Ten aanzien van de constatering van verweerder dat de runderen bestemd voor Italië niet meer aanwezig waren op het verzamelcentrum, heeft B ter zitting erkend dat runderen voor de export naar Italië op 2 maart 2011 op zijn bedrijf aanwezig zijn geweest die diezelfde dag zijn afgevoerd. Gelet hierop heeft verweerder terecht geconcludeerd dat verzoekers, die de groep runderen in het I&R-systeem hadden aangemeld voor export naar Italië, runderen niet op de juiste wijze hebben geregistreerd. Dit is in strijd met artikel 20, eerste lid, van de Regeling I&R van dieren.

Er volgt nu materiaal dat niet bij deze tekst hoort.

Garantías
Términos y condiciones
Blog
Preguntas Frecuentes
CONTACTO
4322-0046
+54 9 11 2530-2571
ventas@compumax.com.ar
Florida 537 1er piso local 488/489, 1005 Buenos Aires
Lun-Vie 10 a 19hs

5.5 Aangezien verzoekers niet hebben voldaan aan de eis van artikel 21, zesde lid, en niet hebben voldaan aan de verplichting als neergelegd in artikel 23, eerste lid, aanhef en onder e, vierde gedachtestreepje, van de Regeling preventie, waarin wordt verwezen naar artikel 20, eerste lid, van de Regeling I&R, heeft verweerder de bevoegdheid om de erkenning als verzamelcentrum voor runderen in te trekken. Verweerder heeft ter zitting benadrukt dat de overtredingen ernstig zijn, gezien de mogelijke gevolgen van de export van niet of onvoldoende gevaccineerde runderen naar andere EU-landen.
5.6 De voorzieningenrechter heeft in hetgeen verzoekers naar voren hebben gebracht geen aanknopingspunten gevonden voor het oordeel dat verweerder niet in redelijkheid van deze bevoegdheid gebruik heeft kunnen maken. Dat verweerder bij een ander verzamelcentrum eerst heeft besloten tot een waarschuwing, alvorens de erkenning te schorsen, waarbij verzoekers hebben gewezen op het gelijkheidsbeginsel, kan hen niet baten. Immers, verweerder heeft onweersproken ter zitting uiteengezet dat bedoeld geval anders is dan de situatie van verzoekers. In het andere verzamelcentrum was geen sprake van het overleggen van onjuiste vaccinatielijsten, maar van minder ernstige overtredingen.
Dat verweerder bij besluit van 10 maart 2011 is overgegaan tot intrekking van de erkenning van het verzamelcentrum, terwijl reeds op 2 maart 2011 was geconstateerd dat verzoekers runderen van zijn bedrijf had afgevoerd, leidt evenmin, reeds vanwege de korte duur, tot het oordeel dat verweerder niet in redelijkheid van zijn bevoegdheid gebruik heeft kunnen maken.
Tot slot leidt de stelling van verzoekers dat het verzamelcentrum geen geschikte plaats is voor langdurig verblijf van de runderen niet tot een ander oordeel. B heeft ter zitting verklaard dat hij een melkvoorziening heeft voor deze runderen, alsmede dat de runderen gevoerd kunnen worden en dat er een mestvoorziening is. Bovendien heeft F ter zitting verklaard dat hij uit eigen waarneming heeft geconstateerd dat geen sprake is van dierenwelzijnproblematiek en dat de inrichting van B wel degelijk de mogelijkheid biedt de runderen goed te verzorgen.
5.7 Gelet hierop dient het verzoek te worden afgewezen. Er is geen aanleiding voor een proceskostenveroordeling, als bedoeld in artikel 8:75 van de Awb.